▸ **Exercise directions**: Please return, verbatim, the lines of the data below from the line containing "pose: elev=192.6 azim=140.3" through the end of the data, including both the starting and final lines.

Recorded data:
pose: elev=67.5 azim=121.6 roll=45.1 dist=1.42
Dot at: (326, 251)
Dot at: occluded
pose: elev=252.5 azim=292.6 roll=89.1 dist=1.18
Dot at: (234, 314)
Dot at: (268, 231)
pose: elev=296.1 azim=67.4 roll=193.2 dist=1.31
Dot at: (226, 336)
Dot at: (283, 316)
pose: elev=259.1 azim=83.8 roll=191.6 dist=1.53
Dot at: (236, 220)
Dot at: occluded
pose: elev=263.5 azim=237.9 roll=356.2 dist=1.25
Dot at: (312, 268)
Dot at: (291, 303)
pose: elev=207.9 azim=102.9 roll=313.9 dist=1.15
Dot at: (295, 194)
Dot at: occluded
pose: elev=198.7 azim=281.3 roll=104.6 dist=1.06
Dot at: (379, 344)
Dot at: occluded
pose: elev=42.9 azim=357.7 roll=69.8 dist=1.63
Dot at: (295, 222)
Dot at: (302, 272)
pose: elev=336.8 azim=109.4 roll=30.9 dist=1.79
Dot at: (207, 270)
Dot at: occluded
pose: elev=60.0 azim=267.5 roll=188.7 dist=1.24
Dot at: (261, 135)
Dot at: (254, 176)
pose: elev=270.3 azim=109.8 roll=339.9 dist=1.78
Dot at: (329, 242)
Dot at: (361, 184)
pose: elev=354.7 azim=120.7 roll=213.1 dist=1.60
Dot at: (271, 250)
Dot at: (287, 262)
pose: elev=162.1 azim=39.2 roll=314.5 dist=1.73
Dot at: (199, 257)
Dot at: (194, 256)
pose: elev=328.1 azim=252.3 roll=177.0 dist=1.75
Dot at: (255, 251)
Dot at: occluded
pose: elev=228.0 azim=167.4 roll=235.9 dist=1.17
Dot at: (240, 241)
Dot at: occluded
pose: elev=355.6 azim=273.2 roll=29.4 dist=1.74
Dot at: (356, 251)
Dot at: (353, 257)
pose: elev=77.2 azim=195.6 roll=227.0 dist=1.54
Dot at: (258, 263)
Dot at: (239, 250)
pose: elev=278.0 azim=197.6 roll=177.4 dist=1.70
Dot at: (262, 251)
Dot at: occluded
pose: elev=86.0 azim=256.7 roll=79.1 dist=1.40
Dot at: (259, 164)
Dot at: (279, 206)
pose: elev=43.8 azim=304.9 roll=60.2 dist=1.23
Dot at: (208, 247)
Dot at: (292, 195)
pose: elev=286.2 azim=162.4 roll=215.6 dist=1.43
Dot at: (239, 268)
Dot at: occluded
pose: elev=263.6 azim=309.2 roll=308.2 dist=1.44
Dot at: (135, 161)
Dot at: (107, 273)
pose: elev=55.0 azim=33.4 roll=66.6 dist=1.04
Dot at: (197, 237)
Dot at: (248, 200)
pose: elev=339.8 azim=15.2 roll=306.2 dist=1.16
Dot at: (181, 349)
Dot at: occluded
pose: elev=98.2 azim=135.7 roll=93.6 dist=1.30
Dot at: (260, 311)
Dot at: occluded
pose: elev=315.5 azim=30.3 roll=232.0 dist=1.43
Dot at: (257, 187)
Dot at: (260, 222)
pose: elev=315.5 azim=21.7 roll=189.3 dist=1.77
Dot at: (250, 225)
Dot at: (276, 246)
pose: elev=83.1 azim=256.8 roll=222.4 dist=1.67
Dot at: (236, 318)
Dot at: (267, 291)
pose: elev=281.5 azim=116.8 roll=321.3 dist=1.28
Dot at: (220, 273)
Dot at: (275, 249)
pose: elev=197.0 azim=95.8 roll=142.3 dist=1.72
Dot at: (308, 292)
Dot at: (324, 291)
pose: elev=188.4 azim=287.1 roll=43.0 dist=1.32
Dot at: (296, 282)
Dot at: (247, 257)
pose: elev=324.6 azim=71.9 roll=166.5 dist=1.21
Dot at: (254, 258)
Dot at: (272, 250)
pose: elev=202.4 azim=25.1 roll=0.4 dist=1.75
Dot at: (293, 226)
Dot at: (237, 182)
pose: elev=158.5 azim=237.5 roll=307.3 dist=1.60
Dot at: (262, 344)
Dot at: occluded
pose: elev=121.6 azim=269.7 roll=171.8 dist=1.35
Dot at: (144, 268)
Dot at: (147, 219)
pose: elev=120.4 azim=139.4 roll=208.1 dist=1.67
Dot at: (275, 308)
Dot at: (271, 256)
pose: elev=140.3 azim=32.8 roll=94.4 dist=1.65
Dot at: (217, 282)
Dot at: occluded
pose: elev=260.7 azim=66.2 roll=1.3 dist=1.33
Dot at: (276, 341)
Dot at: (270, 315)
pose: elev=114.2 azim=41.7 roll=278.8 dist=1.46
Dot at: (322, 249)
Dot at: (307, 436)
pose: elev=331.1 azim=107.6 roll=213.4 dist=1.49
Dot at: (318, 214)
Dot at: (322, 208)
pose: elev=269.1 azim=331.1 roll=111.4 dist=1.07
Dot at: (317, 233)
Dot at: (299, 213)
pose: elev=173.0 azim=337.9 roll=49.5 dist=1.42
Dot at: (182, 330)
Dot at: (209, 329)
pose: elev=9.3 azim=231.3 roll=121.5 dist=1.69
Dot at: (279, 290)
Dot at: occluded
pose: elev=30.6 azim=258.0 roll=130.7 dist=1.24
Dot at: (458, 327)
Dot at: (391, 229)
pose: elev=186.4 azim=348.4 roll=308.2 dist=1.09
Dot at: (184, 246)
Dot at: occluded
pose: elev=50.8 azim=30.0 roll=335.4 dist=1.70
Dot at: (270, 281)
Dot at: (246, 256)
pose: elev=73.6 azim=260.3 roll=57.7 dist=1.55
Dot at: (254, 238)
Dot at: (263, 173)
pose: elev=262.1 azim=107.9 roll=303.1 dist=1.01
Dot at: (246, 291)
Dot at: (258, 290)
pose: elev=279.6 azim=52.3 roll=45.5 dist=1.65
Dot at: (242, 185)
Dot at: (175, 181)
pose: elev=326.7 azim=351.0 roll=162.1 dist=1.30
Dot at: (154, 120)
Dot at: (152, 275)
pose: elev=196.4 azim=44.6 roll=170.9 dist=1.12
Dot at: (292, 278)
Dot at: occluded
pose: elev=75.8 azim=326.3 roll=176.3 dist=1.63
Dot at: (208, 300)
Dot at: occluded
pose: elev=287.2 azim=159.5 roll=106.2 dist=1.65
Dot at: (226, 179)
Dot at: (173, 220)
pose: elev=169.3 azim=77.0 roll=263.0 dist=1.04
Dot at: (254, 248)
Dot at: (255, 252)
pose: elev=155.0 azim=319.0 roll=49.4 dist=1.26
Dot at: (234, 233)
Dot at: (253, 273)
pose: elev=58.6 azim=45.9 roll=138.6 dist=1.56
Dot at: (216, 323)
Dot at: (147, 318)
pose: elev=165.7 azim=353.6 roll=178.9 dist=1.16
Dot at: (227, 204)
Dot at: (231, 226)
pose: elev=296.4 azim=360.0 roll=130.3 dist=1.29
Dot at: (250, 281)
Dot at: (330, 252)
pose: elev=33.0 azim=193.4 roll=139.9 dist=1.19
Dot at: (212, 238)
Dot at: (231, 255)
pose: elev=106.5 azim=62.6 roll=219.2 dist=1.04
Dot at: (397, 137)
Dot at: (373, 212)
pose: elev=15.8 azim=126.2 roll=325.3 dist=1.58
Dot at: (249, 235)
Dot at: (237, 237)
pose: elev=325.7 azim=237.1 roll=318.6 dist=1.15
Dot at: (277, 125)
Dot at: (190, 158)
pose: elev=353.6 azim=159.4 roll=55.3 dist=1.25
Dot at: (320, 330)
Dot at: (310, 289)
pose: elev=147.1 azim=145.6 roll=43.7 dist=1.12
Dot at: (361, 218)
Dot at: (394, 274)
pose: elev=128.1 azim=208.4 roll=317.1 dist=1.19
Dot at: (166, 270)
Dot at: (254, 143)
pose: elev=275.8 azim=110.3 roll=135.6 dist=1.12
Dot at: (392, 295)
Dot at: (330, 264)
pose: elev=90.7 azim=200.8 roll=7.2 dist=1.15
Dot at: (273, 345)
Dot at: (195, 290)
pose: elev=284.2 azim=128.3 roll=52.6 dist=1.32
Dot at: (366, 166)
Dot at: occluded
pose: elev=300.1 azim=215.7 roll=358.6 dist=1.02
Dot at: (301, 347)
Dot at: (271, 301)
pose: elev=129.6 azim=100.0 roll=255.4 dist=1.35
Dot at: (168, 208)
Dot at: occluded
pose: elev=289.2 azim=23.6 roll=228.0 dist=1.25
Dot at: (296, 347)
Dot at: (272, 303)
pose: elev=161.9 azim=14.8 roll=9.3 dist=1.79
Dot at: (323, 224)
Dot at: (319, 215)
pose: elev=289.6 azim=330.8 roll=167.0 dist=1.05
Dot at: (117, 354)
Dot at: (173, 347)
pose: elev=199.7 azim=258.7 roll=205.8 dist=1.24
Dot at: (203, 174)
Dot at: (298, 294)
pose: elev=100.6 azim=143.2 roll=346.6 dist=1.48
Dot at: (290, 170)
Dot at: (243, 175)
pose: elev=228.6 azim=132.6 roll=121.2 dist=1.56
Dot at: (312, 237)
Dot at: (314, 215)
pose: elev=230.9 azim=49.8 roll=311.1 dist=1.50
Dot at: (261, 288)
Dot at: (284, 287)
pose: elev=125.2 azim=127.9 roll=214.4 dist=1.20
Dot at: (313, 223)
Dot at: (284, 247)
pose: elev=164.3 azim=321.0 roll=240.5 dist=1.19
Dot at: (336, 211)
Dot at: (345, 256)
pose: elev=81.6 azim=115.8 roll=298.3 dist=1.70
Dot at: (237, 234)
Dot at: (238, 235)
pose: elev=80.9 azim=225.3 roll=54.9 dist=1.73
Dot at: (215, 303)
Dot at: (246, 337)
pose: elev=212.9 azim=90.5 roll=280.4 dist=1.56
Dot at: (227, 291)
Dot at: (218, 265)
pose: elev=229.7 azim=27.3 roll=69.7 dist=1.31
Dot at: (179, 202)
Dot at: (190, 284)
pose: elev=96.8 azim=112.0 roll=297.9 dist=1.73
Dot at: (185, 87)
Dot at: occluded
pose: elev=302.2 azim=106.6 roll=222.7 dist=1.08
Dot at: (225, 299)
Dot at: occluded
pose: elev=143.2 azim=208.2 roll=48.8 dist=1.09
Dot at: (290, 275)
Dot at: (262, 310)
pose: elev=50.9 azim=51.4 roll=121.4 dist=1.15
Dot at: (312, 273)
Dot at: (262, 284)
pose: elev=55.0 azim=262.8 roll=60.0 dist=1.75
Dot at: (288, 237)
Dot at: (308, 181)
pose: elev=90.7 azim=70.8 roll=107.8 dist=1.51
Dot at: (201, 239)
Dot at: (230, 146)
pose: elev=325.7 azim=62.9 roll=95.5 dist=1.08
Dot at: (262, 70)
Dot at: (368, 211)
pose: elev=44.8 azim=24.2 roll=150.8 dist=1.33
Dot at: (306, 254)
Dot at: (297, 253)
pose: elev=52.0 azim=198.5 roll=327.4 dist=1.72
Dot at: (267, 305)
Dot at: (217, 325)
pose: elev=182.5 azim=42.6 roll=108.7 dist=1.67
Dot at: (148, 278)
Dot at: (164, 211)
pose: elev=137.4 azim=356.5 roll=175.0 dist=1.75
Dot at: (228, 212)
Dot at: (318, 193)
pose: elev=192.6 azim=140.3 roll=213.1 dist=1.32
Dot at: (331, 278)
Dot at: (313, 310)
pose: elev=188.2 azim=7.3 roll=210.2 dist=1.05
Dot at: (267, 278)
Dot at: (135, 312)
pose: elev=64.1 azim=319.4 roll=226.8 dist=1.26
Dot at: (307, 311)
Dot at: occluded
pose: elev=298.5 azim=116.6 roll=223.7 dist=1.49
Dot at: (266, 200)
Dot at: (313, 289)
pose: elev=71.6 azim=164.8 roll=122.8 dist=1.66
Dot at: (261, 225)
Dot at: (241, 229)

▸ **Final result**:
pose: elev=192.6 azim=140.3 roll=213.1 dist=1.32
Dot at: (331, 278)
Dot at: (313, 310)
pose: elev=188.2 azim=7.3 roll=210.2 dist=1.05
Dot at: (267, 278)
Dot at: (135, 312)
pose: elev=64.1 azim=319.4 roll=226.8 dist=1.26
Dot at: (307, 311)
Dot at: occluded
pose: elev=298.5 azim=116.6 roll=223.7 dist=1.49
Dot at: (266, 200)
Dot at: (313, 289)
pose: elev=71.6 azim=164.8 roll=122.8 dist=1.66
Dot at: (261, 225)
Dot at: (241, 229)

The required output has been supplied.